## EXERCISE DESCRIPTION
Please filter the listing below and copy every line that contains the word "maximum".

## STORED DATA
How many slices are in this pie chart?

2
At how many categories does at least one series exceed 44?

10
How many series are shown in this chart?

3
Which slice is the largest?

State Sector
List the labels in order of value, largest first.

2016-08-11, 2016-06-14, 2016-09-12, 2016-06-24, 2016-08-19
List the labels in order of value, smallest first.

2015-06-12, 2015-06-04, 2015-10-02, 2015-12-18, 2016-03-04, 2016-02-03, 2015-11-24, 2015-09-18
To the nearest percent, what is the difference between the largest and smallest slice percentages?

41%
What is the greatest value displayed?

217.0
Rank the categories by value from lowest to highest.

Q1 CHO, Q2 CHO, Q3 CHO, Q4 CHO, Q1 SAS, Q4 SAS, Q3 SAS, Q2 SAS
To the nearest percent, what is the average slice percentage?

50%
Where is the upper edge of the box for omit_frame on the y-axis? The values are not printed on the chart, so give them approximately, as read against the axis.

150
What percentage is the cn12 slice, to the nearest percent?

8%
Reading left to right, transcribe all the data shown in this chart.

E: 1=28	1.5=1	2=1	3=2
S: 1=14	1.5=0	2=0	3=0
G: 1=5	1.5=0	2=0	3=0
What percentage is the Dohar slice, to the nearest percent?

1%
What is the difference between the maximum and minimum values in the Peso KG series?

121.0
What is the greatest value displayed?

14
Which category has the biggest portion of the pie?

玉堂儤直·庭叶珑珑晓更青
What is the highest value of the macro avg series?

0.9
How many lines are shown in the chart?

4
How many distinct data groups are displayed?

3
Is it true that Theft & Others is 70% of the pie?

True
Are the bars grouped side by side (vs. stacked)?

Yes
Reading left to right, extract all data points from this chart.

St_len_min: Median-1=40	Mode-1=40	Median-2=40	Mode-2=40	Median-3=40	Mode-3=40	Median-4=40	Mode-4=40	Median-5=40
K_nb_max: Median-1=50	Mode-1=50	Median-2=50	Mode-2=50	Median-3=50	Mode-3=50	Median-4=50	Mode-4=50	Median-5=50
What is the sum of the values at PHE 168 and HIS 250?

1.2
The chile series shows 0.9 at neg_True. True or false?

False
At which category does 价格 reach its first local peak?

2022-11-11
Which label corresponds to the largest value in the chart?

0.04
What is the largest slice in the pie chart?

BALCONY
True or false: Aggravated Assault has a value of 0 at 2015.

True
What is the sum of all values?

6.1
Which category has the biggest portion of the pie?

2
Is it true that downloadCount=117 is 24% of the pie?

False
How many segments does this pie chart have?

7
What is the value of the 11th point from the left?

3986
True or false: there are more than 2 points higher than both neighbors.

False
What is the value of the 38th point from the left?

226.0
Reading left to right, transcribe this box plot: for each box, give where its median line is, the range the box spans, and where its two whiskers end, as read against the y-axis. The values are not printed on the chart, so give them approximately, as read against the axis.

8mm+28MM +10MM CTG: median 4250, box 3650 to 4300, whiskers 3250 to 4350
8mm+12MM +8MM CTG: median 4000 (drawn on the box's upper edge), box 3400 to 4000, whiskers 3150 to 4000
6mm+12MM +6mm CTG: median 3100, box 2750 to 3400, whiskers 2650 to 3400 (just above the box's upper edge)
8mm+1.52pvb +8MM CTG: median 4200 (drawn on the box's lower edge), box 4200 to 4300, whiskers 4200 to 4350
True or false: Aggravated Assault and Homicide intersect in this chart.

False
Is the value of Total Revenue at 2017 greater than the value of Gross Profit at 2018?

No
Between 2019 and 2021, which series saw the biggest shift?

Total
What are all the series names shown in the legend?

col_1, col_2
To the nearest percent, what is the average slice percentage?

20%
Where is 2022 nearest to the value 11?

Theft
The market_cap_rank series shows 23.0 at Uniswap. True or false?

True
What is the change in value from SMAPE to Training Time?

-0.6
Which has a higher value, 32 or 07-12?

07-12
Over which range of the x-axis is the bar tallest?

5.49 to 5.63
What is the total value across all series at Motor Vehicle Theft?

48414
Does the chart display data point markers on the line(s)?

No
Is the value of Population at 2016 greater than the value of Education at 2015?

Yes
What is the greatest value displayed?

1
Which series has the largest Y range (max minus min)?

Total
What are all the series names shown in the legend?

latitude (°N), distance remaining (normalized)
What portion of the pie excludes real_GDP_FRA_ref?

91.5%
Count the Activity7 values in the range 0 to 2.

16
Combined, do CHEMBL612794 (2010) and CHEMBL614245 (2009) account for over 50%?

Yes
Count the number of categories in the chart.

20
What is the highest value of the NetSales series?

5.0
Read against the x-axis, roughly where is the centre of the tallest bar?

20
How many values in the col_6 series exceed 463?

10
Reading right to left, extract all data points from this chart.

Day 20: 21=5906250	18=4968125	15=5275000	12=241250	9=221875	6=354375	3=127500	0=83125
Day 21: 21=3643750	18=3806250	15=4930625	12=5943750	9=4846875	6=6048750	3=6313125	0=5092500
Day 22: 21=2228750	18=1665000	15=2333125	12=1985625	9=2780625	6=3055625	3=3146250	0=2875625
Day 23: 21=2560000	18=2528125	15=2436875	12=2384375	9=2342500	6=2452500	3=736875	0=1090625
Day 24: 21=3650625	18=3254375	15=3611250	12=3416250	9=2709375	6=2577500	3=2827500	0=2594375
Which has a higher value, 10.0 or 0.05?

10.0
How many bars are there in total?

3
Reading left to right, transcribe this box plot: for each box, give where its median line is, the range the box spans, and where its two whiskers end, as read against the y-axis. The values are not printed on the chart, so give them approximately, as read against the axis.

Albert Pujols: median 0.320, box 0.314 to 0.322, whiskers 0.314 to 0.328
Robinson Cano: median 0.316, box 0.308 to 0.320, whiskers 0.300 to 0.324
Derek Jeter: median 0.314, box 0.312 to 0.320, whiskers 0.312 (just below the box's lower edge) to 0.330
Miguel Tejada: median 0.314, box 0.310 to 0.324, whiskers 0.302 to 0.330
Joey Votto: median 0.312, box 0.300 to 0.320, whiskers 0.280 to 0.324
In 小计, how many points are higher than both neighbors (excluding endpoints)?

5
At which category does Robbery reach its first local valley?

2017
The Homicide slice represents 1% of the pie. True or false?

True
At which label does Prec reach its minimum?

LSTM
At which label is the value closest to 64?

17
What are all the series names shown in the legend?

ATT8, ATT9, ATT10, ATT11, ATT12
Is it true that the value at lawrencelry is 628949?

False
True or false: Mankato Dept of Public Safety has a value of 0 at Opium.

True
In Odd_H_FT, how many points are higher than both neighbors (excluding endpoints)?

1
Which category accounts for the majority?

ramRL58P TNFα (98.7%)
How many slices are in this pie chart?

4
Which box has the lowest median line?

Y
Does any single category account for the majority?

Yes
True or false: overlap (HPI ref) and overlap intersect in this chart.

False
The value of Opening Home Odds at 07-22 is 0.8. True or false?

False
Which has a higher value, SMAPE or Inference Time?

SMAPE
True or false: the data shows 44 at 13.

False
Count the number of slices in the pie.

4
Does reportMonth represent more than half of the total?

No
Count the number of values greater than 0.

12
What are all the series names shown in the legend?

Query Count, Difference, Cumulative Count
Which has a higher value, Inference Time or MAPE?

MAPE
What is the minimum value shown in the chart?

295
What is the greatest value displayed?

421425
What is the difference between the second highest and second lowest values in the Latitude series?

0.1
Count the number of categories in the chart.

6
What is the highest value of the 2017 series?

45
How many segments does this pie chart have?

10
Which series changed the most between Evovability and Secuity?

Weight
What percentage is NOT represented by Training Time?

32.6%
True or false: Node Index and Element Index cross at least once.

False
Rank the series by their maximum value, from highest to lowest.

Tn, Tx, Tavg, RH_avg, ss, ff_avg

## OUTPUT
What is the difference between the maximum and minimum values in the Peso KG series?
Rank the series by their maximum value, from highest to lowest.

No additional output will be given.